## [Task to carry out]
Reproduce every record below character for character, with no changes to wording, spacing, or punctuation.

[Opening Study material section]

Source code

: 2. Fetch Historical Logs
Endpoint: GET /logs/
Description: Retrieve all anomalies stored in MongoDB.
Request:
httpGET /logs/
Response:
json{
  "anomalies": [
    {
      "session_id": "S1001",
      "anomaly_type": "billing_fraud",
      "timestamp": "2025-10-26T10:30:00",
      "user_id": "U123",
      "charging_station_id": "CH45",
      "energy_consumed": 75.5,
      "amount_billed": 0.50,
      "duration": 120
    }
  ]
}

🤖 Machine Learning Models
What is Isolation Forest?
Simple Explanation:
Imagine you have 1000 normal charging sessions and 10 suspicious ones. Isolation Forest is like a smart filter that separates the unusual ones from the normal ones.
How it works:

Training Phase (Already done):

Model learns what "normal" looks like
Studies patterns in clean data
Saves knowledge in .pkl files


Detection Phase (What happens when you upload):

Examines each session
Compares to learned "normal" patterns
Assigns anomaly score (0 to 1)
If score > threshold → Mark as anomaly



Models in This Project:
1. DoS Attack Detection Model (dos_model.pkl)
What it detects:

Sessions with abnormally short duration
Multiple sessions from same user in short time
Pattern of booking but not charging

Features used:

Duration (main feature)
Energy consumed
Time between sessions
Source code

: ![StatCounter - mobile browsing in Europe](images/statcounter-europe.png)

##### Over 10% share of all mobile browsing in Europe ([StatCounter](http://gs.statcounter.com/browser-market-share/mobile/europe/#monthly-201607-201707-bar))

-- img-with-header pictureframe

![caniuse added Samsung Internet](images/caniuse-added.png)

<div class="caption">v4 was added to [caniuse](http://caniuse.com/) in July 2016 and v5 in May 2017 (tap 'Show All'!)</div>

[Closing Study material section]

## [Answer box]
Source code

: 2. Fetch Historical Logs
Endpoint: GET /logs/
Description: Retrieve all anomalies stored in MongoDB.
Request:
httpGET /logs/
Response:
json{
  "anomalies": [
    {
      "session_id": "S1001",
      "anomaly_type": "billing_fraud",
      "timestamp": "2025-10-26T10:30:00",
      "user_id": "U123",
      "charging_station_id": "CH45",
      "energy_consumed": 75.5,
      "amount_billed": 0.50,
      "duration": 120
    }
  ]
}

🤖 Machine Learning Models
What is Isolation Forest?
Simple Explanation:
Imagine you have 1000 normal charging sessions and 10 suspicious ones. Isolation Forest is like a smart filter that separates the unusual ones from the normal ones.
How it works:

Training Phase (Already done):

Model learns what "normal" looks like
Studies patterns in clean data
Saves knowledge in .pkl files


Detection Phase (What happens when you upload):

Examines each session
Compares to learned "normal" patterns
Assigns anomaly score (0 to 1)
If score > threshold → Mark as anomaly



Models in This Project:
1. DoS Attack Detection Model (dos_model.pkl)
What it detects:

Sessions with abnormally short duration
Multiple sessions from same user in short time
Pattern of booking but not charging

Features used:

Duration (main feature)
Energy consumed
Time between sessions
Source code

: ![StatCounter - mobile browsing in Europe](images/statcounter-europe.png)

##### Over 10% share of all mobile browsing in Europe ([StatCounter](http://gs.statcounter.com/browser-market-share/mobile/europe/#monthly-201607-201707-bar))

-- img-with-header pictureframe

![caniuse added Samsung Internet](images/caniuse-added.png)

<div class="caption">v4 was added to [caniuse](http://caniuse.com/) in July 2016 and v5 in May 2017 (tap 'Show All'!)</div>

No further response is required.